This invention relates generally to the design of multi-function digital devices. More particularly, this invention relates to a technique for profiling disparate communications and signal processing standards and services to facilitate the development of an application-specific processor.
Signal processing protocols and standards have proliferated with advances in wireless communications devices and services. Current communications protocols include Frequency Division Multiplexing (FDM), Time Division Multiple Access (TDMA) and Code Division Multiple Access (CDMA). The United States, Europe, Japan and Korea have all developed their own standards for each communications protocol. TDMA standards include Interim Standard-136 (IS-136), Global System for Mobile (GSM), and General Packet Radio Service (GPRS). CDMA standards include Global Positioning System (GPS), Interim Standard-95 (IS-95) and Wide Band CDMA (WCDMA). Wireless communications services include paging, voice and data applications.
Until recently wireless communications devices supported a single communications standard. In theory, a wireless communications device can be designed using a general purpose Digital Signal Processor (DSP) that would be programmed to realize a set of functional blocks specifying the minimum performance requirements for the application. To achieve these minimum performance requirements, system designers design algorithms (sequences of arithmetic, trigonometric, logic, control, memory access, indexing operations, and the like) to encode, transmit, and decode signals. These algorithms are typically specified in software. The set of algorithms which achieve the target performance-specification is collectively referred to as the executable specification. This executable specification can then be compiled and run on the DSP, typically via the use of a compiler. Despite the increasing computational power and speeds of general purpose DSPs and decreasing memory cost and size, designers have not been able to satisfy cost, power and speed requirements simply by programming a general purpose DSP with the executable specification for a standard-specific application.
Additional dedicated high-speed processing is required, a need which has traditionally been met using an application-specific processor. As used herein, an application-specific processor is a processor that excels in the efficient execution (power, area, flexibility) of a set of algorithms tailored to the application. An application-specific processor fares extremely poorly for algorithms outside the intended application space. In other words, the improved speed and power efficiency of application-specific-processors comes at the cost of function flexibility.

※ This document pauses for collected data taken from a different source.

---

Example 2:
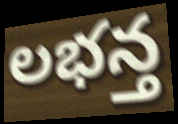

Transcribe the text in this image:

లభన్త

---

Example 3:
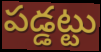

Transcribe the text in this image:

పడ్డట్టు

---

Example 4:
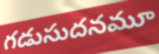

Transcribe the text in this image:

గడుసుదనమూ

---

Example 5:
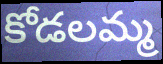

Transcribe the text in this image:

కోడలమ్మ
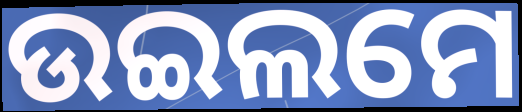
ଉଇଲମେ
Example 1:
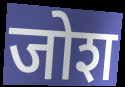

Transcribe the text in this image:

जोश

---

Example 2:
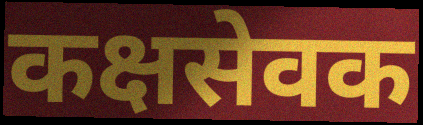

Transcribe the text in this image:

कक्षसेवक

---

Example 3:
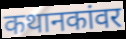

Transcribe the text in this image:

कथानकांवर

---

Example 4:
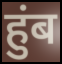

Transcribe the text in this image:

हुंब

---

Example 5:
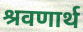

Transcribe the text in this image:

श्रवणार्थ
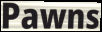
Pawns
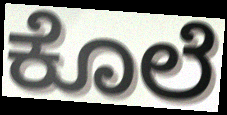
ಕೊಲೆ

Demand is now growing for wireless communications devices that support multiple applications and varying grades of services over multiple standards. Today""s solution to this problem is to essentially connect multiple application-specific processors together to obtain multi-standard operation, thereby adding cost in terms of design resources, design time, and silicon area. FIG. 1 illustrates, in block diagram form, a wireless communications device designed with this approach. FIG. 1 includes a micro-controller core 20 and a DSP 22 having access to a memory 24. The wireless communications device also includes a set of application-specific fixed function circuits 26A-26D, including an AMPS circuit 26A, a CDMA circuit 26B, an IS-136 circuit 26C, and a GSM circuit 26D.
In view of the foregoing, it would be highly desirable to eliminate application-specific communications and signal processors by providing a technique for profiling disparate communications and signal processing standards to facilitate the implementation of a single processor to support the disparate communications and signal processing standards in a cost, area and power efficient fashion.

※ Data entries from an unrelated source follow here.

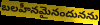
బలహీనమైనందునను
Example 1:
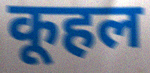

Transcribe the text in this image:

कूहल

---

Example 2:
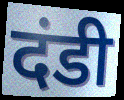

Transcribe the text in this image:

दंडी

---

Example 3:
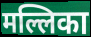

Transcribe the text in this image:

मल्लिका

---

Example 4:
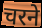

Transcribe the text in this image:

चरने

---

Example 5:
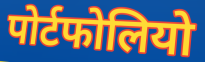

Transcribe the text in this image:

पोर्टफोलियो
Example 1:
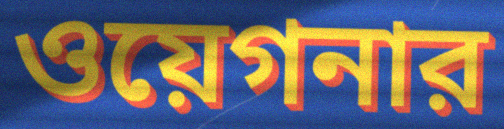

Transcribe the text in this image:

ওয়েগনার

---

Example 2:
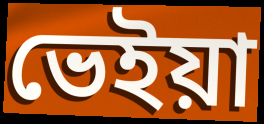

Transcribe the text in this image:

ভেইয়া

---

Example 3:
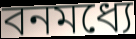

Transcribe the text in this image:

বনমধ্যে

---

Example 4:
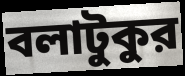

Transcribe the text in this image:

বলাটুকুর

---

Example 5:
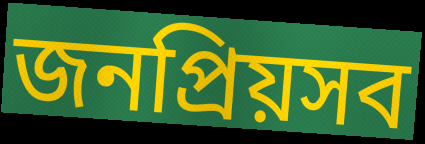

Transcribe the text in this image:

জনপ্রিয়সব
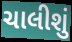
ચાલીશું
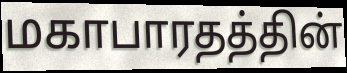
மகாபாரதத்தின்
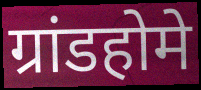
ग्रांडहोमे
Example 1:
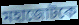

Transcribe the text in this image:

মহাজোটকে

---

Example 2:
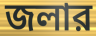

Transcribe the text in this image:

জলার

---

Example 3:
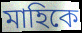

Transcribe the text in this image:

মাহিকে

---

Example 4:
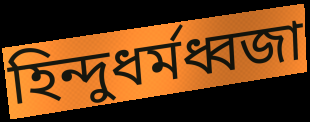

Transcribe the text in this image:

হিন্দুধর্মধ্বজা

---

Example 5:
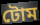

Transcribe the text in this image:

টোম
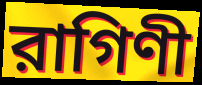
রাগিণী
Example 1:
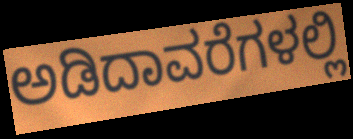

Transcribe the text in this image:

The method of the present invention profiles disparate communications and signal processing standards to define a programmable processor that may be programmed to execute any of the disparate communications and signal processing standards. The method includes the steps of selecting a set of communications and signal processing standards for analysis and identifying functions common to the selected set of communications and signal processing standards. Thereafter, the common functions are ranked according to computational intensity. Using this ranking, a set of high computational intensity functions are selected for implementation as kernels, the set of kernels forming a programmable processor with which any one of the set of communications and signal processing standards can be implemented.
The invention enables the identification of optimum datapaths and control state-machines for use in the design of application-specific processors. The methodology can be used to identify functions that are poorly executed by existing microprocessors and digital signal processors. The technique can also define new datapaths and state-machines required to efficiently implement functions. The methodology of the invention offers a systematic way to analyze functions across many applications or standards, thereby reducing the time to define a processor architecture and increasing the amount of design reuse possible in the design of new processors for digital signal processing of multi-standard applications.